▶ **Texte fourni**
Certaines autres méthodes ne sont pas idéales ou seulement adaptées pour certains produits.

Il existe aussi d’autres moyens pour conserver les cosmétiques sans conservateur classique. Monsieur Jean-François Gravier explique à ce sujet :

  • « Dans les années 80, on a essayé le froid, avec une conservation de 1 à 2 semaines, incompatible avec un usage moderne.
  • On peut aussi utiliser la concentration, produits avec très peu d’eau, le meilleur exemple étant le savon.
  • On peut également jouer sur le pH : en dessous de 3 et au dessus de 10, la prolifération bactérienne est très fortement inhibée ; inconvénient de cette méthode, on est loin du pH physiologique.
  • La fabrication stérile de A à Z avec des matières premières stériles (exempt de micro-organismes), en salle stérile ; inconvénient de cette méthode, les substances naturelles ne sont pas stériles et les contraintes techniques (salle iso 5 sur toute la chaine) sont très contraignantes. De plus, pour rendre les matières premières stériles, on stérilise au rayonnement gamma.
  • La stérilisation gamma est une autre méthode de conservation en tuant toutes les bactéries. Méthode utilisée pour éliminer les bactéries en cosmétique classique quand un lot est contaminé. « 

Une méthode sans aucun conservateur : UHT

On connait le procédé UHT-(Ultra-High-Temperature) surtout par le biais de la stérilisation du lait (le lait UHT). Monsieur Gravier nous explique les avantages que peut représenter ce procédé :

« Depuis quelques années, il se développe une nouvelle méthode pour avoir des cosmétiques sans conservateur : la méthode UHT, brevet français récent, utilisé par quelques grands groupes, Dermatherm et le laboratoire Gravier.

  • Cette technique unique au monde est malheureusement peu utilisée encore dans le milieu de la bio, ce qui est dommage. Les grands groupes ont compris l’intérêt de cette technologie pour supprimer totalement tous les conservateurs qu’ils soient listés ou non.

▶ **Nature de la tâche**
Résumez le texte fourni en deux phrases.

▶ **Informations extraites**

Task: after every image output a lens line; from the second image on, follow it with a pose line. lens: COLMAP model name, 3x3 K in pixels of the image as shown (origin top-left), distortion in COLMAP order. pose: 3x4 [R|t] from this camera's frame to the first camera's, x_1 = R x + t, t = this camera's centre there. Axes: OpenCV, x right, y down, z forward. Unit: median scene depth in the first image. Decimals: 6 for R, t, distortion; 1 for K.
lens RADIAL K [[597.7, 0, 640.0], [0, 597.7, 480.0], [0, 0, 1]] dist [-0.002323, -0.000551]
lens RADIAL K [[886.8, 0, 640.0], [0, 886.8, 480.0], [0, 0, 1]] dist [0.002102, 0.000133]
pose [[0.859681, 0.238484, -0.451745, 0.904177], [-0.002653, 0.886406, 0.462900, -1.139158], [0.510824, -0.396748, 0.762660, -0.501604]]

--

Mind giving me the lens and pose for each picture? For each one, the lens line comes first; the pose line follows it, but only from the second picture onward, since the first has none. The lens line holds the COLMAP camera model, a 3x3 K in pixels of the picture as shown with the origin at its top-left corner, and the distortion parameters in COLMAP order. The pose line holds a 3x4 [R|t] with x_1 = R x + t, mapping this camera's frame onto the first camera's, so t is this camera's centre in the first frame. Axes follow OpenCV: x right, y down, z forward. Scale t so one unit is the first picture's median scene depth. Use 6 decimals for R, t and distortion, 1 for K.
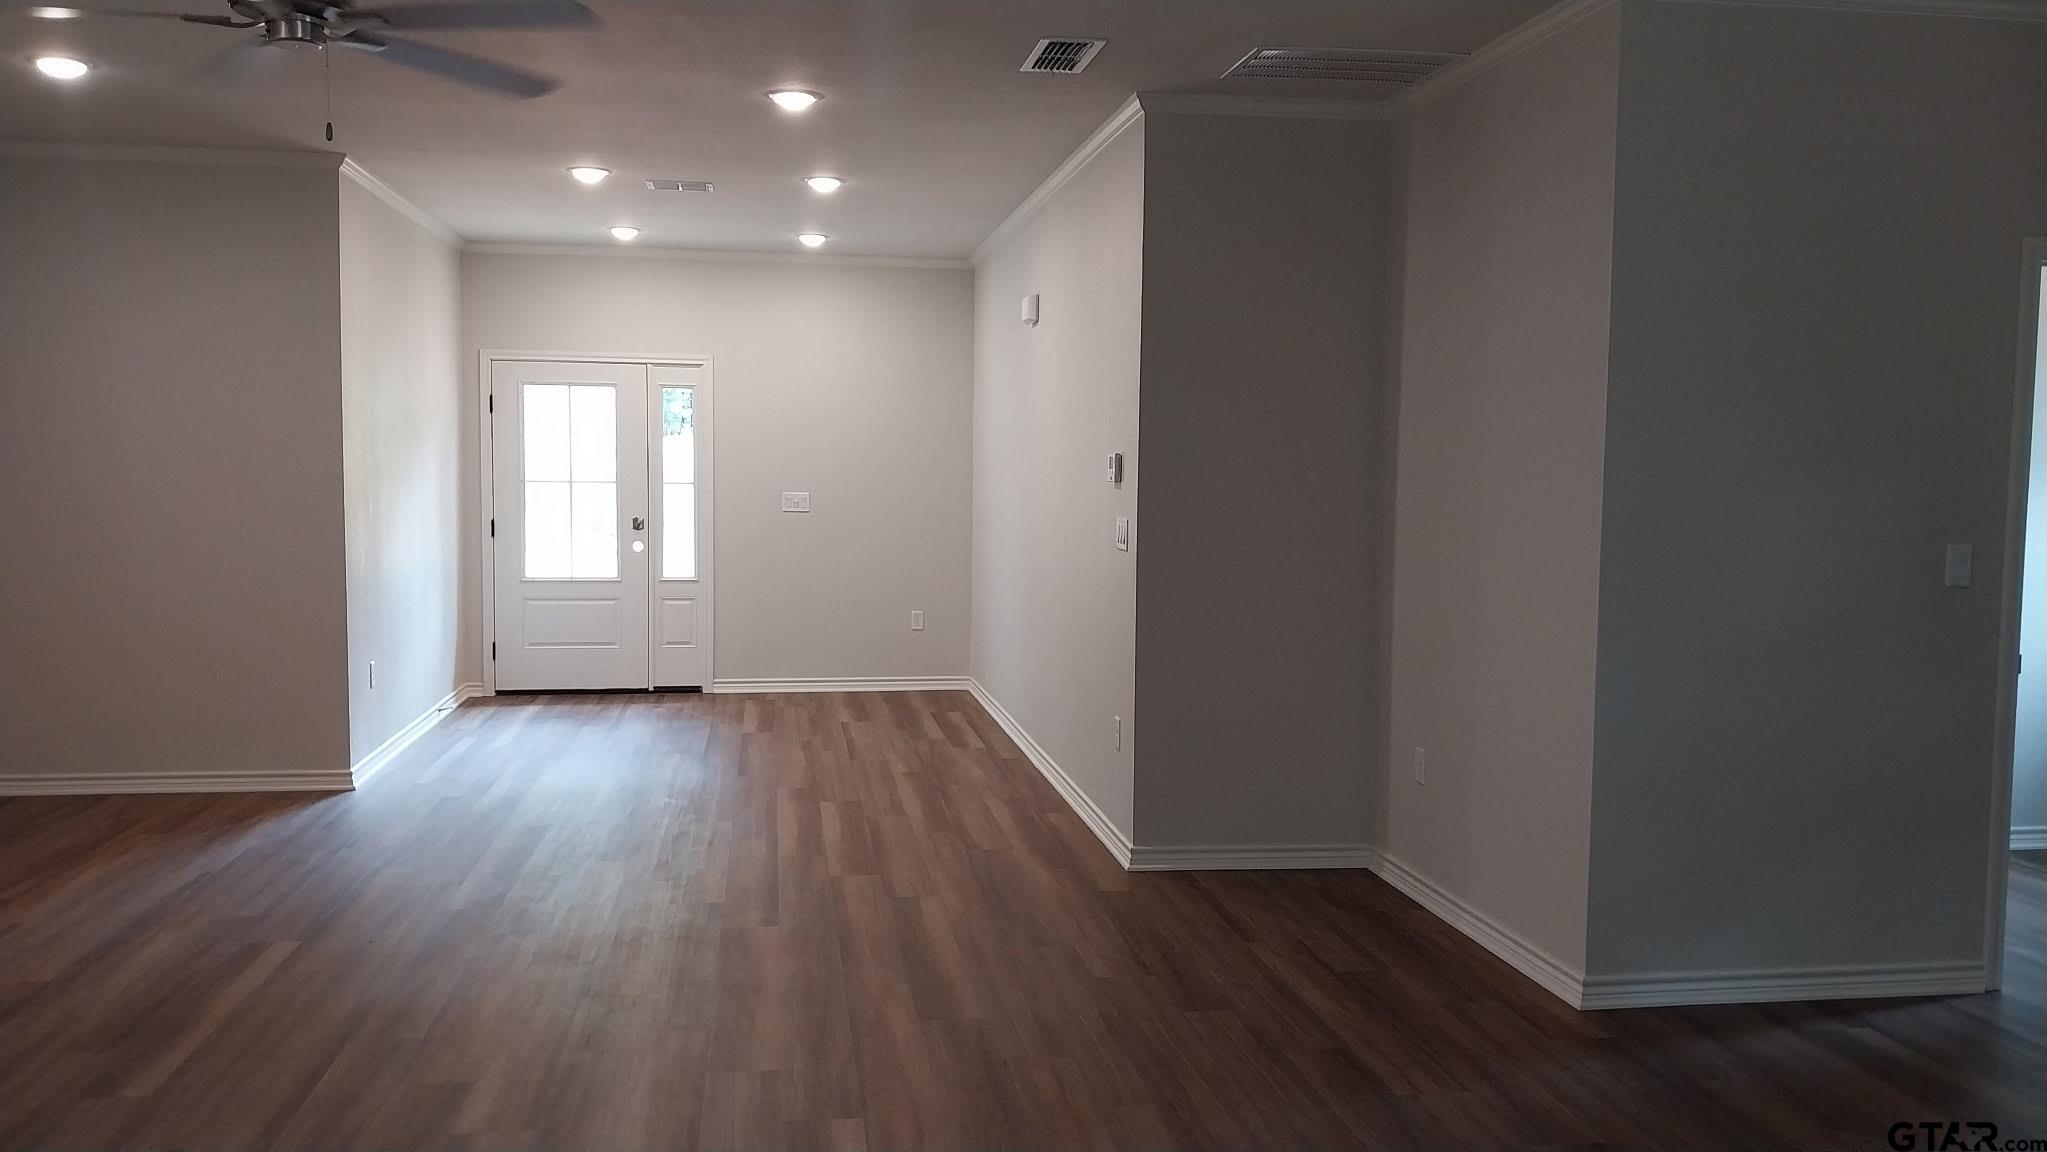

--

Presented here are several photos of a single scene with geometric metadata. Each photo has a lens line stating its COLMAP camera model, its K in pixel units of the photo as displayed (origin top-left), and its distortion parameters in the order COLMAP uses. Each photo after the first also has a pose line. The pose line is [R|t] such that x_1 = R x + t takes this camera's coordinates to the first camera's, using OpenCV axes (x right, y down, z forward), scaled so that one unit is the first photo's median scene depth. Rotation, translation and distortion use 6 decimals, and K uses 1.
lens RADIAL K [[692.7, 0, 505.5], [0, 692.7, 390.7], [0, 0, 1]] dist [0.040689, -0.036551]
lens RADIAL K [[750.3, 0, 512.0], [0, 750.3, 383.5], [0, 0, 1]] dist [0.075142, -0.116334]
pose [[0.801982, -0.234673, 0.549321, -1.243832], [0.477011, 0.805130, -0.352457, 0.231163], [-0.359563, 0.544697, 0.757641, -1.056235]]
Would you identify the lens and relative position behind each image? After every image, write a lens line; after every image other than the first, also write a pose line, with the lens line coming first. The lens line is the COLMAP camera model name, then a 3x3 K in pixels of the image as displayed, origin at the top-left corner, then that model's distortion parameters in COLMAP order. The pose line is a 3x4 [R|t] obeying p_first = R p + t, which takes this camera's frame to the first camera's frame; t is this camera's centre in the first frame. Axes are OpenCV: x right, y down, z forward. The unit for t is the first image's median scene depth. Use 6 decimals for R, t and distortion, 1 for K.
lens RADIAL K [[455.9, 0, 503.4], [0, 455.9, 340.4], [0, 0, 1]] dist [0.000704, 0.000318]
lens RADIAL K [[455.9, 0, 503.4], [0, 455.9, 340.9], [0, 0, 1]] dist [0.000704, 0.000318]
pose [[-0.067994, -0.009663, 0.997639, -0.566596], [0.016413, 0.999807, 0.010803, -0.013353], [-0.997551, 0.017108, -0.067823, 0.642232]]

▶ **Réponse attendue**
Jean-François Gravier décrit plusieurs moyens de conserver les cosmétiques sans conservateur classique : le froid, une très faible teneur en eau, un pH inférieur à 3 ou supérieur à 10, la fabrication stérile et la stérilisation gamma, chacun présentant des limites ou des inconvénients. Il présente aussi le procédé UHT, surtout connu pour la stérilisation du lait, comme un brevet français récent qui permet de supprimer totalement les conservateurs et qu'utilisent quelques grands groupes, mais que le milieu de la bio exploite encore peu.